• **JOB**: Extract the records in full, leaving every picture out.

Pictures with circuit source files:

*** Begin section ***

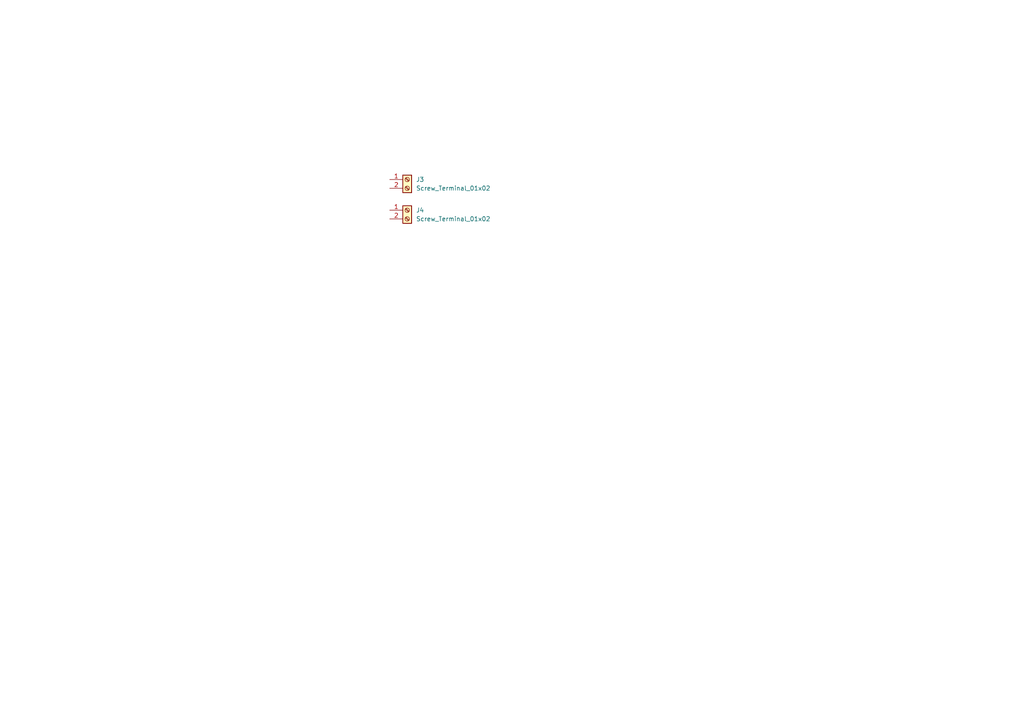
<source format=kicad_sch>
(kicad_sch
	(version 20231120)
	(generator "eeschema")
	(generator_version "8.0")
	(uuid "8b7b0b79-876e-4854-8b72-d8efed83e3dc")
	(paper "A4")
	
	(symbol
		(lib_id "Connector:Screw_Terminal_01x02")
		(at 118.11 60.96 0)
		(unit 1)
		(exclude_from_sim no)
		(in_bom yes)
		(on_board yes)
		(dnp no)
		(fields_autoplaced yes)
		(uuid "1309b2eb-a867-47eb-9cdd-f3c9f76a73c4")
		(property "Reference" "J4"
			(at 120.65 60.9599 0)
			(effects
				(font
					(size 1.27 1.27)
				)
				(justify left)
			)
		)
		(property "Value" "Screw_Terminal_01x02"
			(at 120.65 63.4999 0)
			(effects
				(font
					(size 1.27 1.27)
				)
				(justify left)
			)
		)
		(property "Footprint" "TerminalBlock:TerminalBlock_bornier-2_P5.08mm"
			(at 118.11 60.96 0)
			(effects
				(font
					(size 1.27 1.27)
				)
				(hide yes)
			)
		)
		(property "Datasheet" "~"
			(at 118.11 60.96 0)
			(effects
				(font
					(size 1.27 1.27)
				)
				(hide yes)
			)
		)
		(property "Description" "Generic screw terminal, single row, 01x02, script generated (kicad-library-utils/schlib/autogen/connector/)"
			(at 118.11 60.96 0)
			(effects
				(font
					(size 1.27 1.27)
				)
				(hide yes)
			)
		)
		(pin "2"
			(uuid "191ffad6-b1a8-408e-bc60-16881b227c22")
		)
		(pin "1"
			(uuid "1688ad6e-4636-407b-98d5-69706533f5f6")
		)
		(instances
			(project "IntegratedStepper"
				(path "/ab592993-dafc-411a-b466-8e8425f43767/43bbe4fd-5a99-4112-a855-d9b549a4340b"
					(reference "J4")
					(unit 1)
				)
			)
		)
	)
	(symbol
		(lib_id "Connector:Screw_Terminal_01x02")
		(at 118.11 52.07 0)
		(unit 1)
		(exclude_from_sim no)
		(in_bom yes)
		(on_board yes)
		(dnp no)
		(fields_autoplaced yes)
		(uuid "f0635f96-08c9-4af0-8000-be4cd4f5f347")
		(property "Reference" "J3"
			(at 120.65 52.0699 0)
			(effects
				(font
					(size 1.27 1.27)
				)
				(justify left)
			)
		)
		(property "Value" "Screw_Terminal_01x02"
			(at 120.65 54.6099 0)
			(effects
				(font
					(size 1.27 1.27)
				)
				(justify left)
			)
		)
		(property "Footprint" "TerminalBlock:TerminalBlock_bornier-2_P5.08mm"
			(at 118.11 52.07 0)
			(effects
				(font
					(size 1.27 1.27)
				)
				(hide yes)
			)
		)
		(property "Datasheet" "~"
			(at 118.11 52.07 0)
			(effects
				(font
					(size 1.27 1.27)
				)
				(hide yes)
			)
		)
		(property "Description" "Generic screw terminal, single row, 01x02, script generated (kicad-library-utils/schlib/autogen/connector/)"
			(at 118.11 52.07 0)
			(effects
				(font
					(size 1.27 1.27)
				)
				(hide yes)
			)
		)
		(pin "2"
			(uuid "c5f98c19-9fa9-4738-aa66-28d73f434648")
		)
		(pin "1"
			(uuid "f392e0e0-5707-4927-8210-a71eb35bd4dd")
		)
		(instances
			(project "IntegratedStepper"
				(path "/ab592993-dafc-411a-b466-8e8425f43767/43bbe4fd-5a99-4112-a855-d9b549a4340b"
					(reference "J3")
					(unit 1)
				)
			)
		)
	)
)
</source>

*** End section ***

• **TASK RESPONSE**:
<source format=kicad_sch>
(kicad_sch
	(version 20231120)
	(generator "eeschema")
	(generator_version "8.0")
	(uuid "8b7b0b79-876e-4854-8b72-d8efed83e3dc")
	(paper "A4")
	
	(symbol
		(lib_id "Connector:Screw_Terminal_01x02")
		(at 118.11 60.96 0)
		(unit 1)
		(exclude_from_sim no)
		(in_bom yes)
		(on_board yes)
		(dnp no)
		(fields_autoplaced yes)
		(uuid "1309b2eb-a867-47eb-9cdd-f3c9f76a73c4")
		(property "Reference" "J4"
			(at 120.65 60.9599 0)
			(effects
				(font
					(size 1.27 1.27)
				)
				(justify left)
			)
		)
		(property "Value" "Screw_Terminal_01x02"
			(at 120.65 63.4999 0)
			(effects
				(font
					(size 1.27 1.27)
				)
				(justify left)
			)
		)
		(property "Footprint" "TerminalBlock:TerminalBlock_bornier-2_P5.08mm"
			(at 118.11 60.96 0)
			(effects
				(font
					(size 1.27 1.27)
				)
				(hide yes)
			)
		)
		(property "Datasheet" "~"
			(at 118.11 60.96 0)
			(effects
				(font
					(size 1.27 1.27)
				)
				(hide yes)
			)
		)
		(property "Description" "Generic screw terminal, single row, 01x02, script generated (kicad-library-utils/schlib/autogen/connector/)"
			(at 118.11 60.96 0)
			(effects
				(font
					(size 1.27 1.27)
				)
				(hide yes)
			)
		)
		(pin "2"
			(uuid "191ffad6-b1a8-408e-bc60-16881b227c22")
		)
		(pin "1"
			(uuid "1688ad6e-4636-407b-98d5-69706533f5f6")
		)
		(instances
			(project "IntegratedStepper"
				(path "/ab592993-dafc-411a-b466-8e8425f43767/43bbe4fd-5a99-4112-a855-d9b549a4340b"
					(reference "J4")
					(unit 1)
				)
			)
		)
	)
	(symbol
		(lib_id "Connector:Screw_Terminal_01x02")
		(at 118.11 52.07 0)
		(unit 1)
		(exclude_from_sim no)
		(in_bom yes)
		(on_board yes)
		(dnp no)
		(fields_autoplaced yes)
		(uuid "f0635f96-08c9-4af0-8000-be4cd4f5f347")
		(property "Reference" "J3"
			(at 120.65 52.0699 0)
			(effects
				(font
					(size 1.27 1.27)
				)
				(justify left)
			)
		)
		(property "Value" "Screw_Terminal_01x02"
			(at 120.65 54.6099 0)
			(effects
				(font
					(size 1.27 1.27)
				)
				(justify left)
			)
		)
		(property "Footprint" "TerminalBlock:TerminalBlock_bornier-2_P5.08mm"
			(at 118.11 52.07 0)
			(effects
				(font
					(size 1.27 1.27)
				)
				(hide yes)
			)
		)
		(property "Datasheet" "~"
			(at 118.11 52.07 0)
			(effects
				(font
					(size 1.27 1.27)
				)
				(hide yes)
			)
		)
		(property "Description" "Generic screw terminal, single row, 01x02, script generated (kicad-library-utils/schlib/autogen/connector/)"
			(at 118.11 52.07 0)
			(effects
				(font
					(size 1.27 1.27)
				)
				(hide yes)
			)
		)
		(pin "2"
			(uuid "c5f98c19-9fa9-4738-aa66-28d73f434648")
		)
		(pin "1"
			(uuid "f392e0e0-5707-4927-8210-a71eb35bd4dd")
		)
		(instances
			(project "IntegratedStepper"
				(path "/ab592993-dafc-411a-b466-8e8425f43767/43bbe4fd-5a99-4112-a855-d9b549a4340b"
					(reference "J3")
					(unit 1)
				)
			)
		)
	)
)
</source>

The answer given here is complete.